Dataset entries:
□ □ □ □
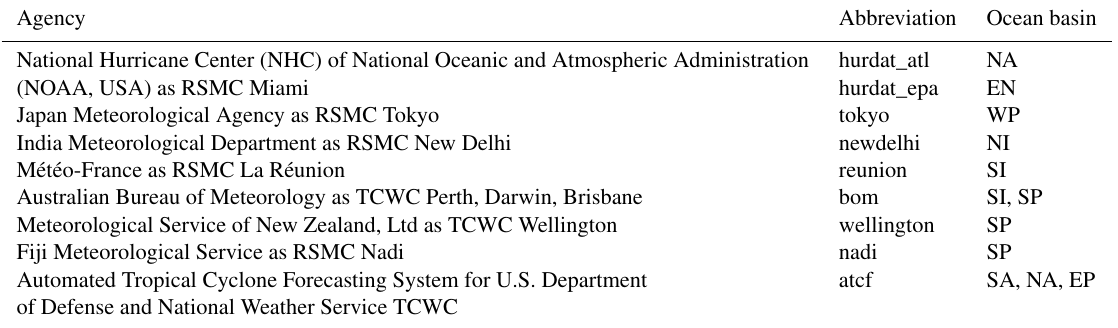
Table 1. The list of main agencies included in the IBTrACS dataset in the different ocean basins: North Atlantic (NA), eastern North Pacific (EN), western North Pacific (WP), north Indian (NI), south Indian (SI), South Pacific (SP), South Atlantic (SA). Agency Abbreviation Ocean basin National Hurricane Center (NHC) of National Oceanic and Atmospheric Administration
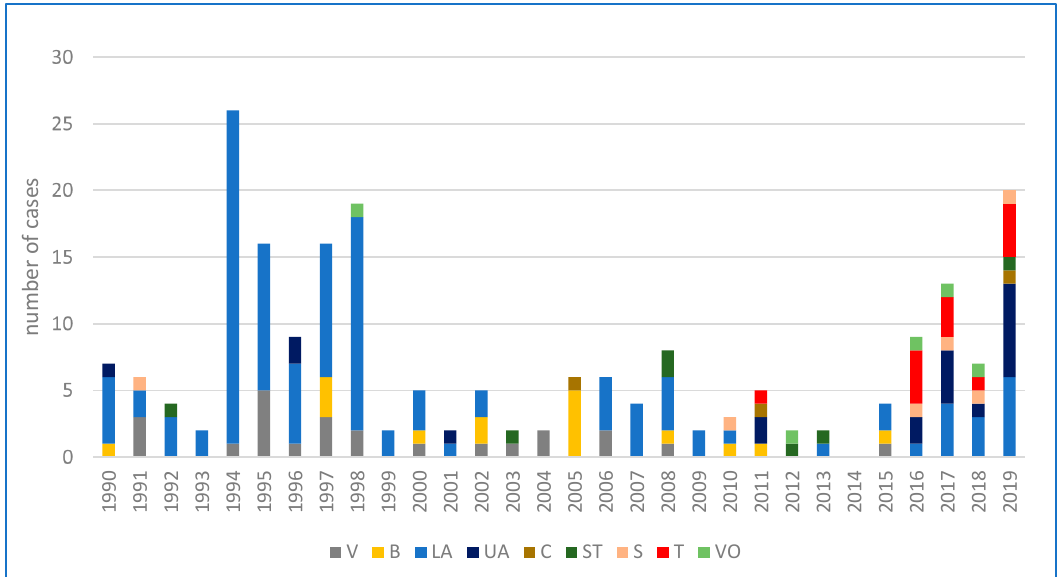
Figure 1. Cumulative cases of human tularemia in Austria divided by provinces from 1990–2019. Abbreviations: V = Vienna, B = Burgenland, LA = Lower Austria, UA = Upper Austria, C = Carinthia, ST = Styria, S = Salzburg, T = Tyrol, VO = Vorarlberg [82].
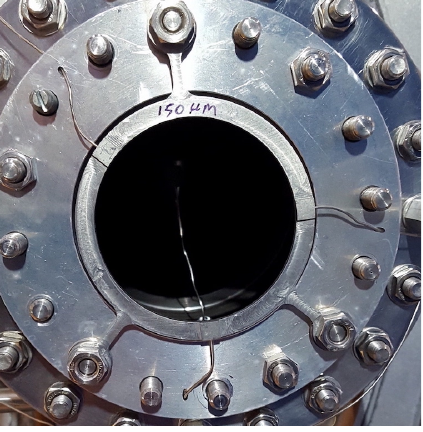
Figure 11. ITER window sensor mounted on MISTRAL port.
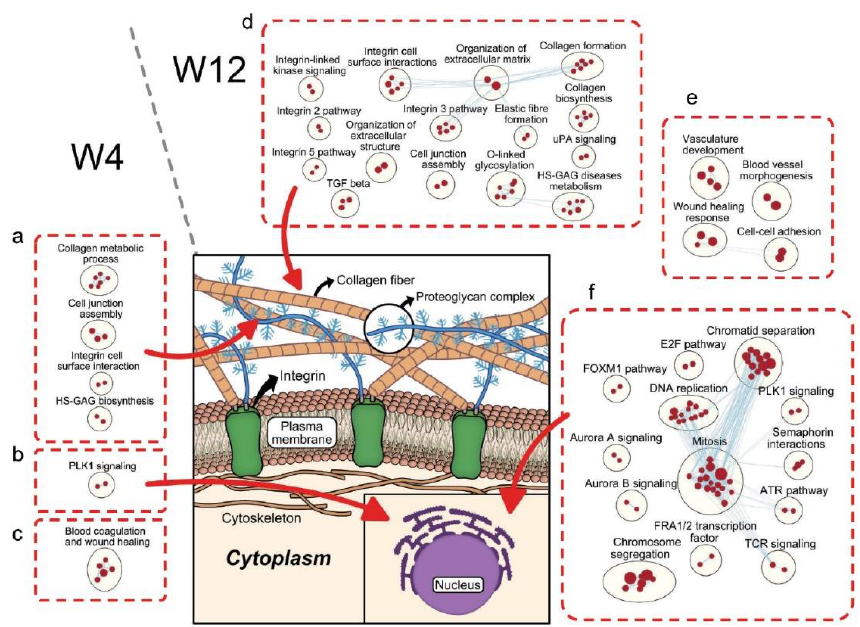
Figure 5. Upregulation of tissue development-related pathways in the thyroid glands of Xb130 − / − mice at W4 and W12. Pathways associated with extracellular matrix at W4 ( a ) and W12 ( d ). Pathways associated with cell cycle regulation at W4 ( b ) and W12 ( f ). Pathways associated with angiogenesis, blood coagulation and wound healing at W4 ( c ) and W12 ( e ). Red nodes represent upregulated gene sets in Xb130 − / − mice.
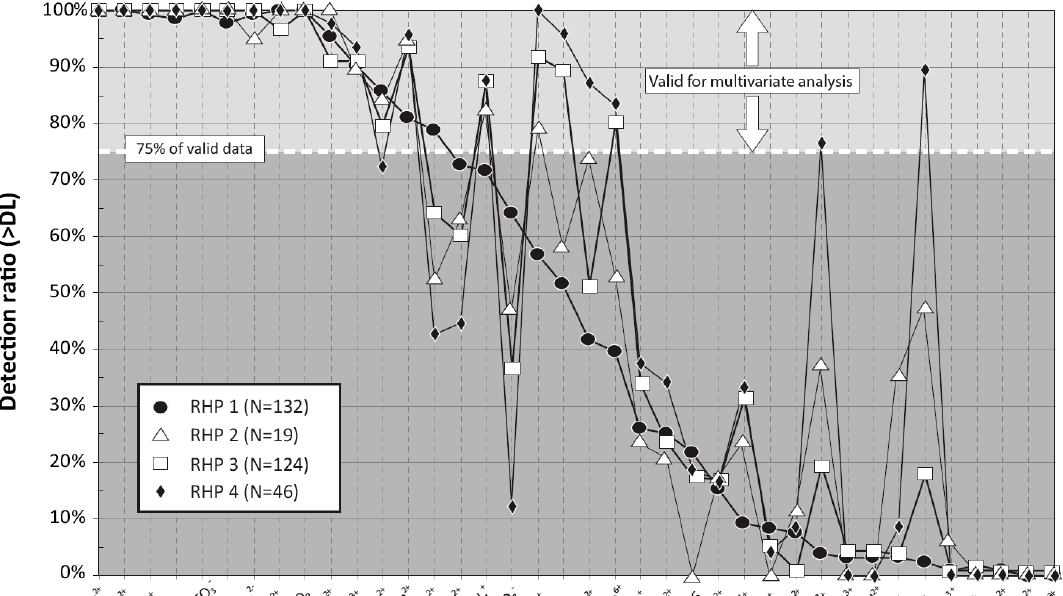
Figure 4. Line graph of the percentage of valid data (i.e., above the detection limit) for each regional hydrogeochemical pole (RHP 1: HCO 3 _ Gran; RHP 2: Cl_Gran; RHP 3: HCO 3 _Rock; and RHP 4: Cl_RockAq group).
□ □ □ □
▸ **Task to complete**: Every record above should be duplicated precisely, with the images removed.

▸ **Response area**:
Table 1. The list of main agencies included in the IBTrACS dataset in the different ocean basins: North Atlantic (NA), eastern North Pacific (EN), western North Pacific (WP), north Indian (NI), south Indian (SI), South Pacific (SP), South Atlantic (SA). Agency Abbreviation Ocean basin National Hurricane Center (NHC) of National Oceanic and Atmospheric Administration
Figure 1. Cumulative cases of human tularemia in Austria divided by provinces from 1990–2019. Abbreviations: V = Vienna, B = Burgenland, LA = Lower Austria, UA = Upper Austria, C = Carinthia, ST = Styria, S = Salzburg, T = Tyrol, VO = Vorarlberg [82].
Figure 11. ITER window sensor mounted on MISTRAL port.
Figure 5. Upregulation of tissue development-related pathways in the thyroid glands of Xb130 − / − mice at W4 and W12. Pathways associated with extracellular matrix at W4 ( a ) and W12 ( d ). Pathways associated with cell cycle regulation at W4 ( b ) and W12 ( f ). Pathways associated with angiogenesis, blood coagulation and wound healing at W4 ( c ) and W12 ( e ). Red nodes represent upregulated gene sets in Xb130 − / − mice.
Figure 4. Line graph of the percentage of valid data (i.e., above the detection limit) for each regional hydrogeochemical pole (RHP 1: HCO 3 _ Gran; RHP 2: Cl_Gran; RHP 3: HCO 3 _Rock; and RHP 4: Cl_RockAq group).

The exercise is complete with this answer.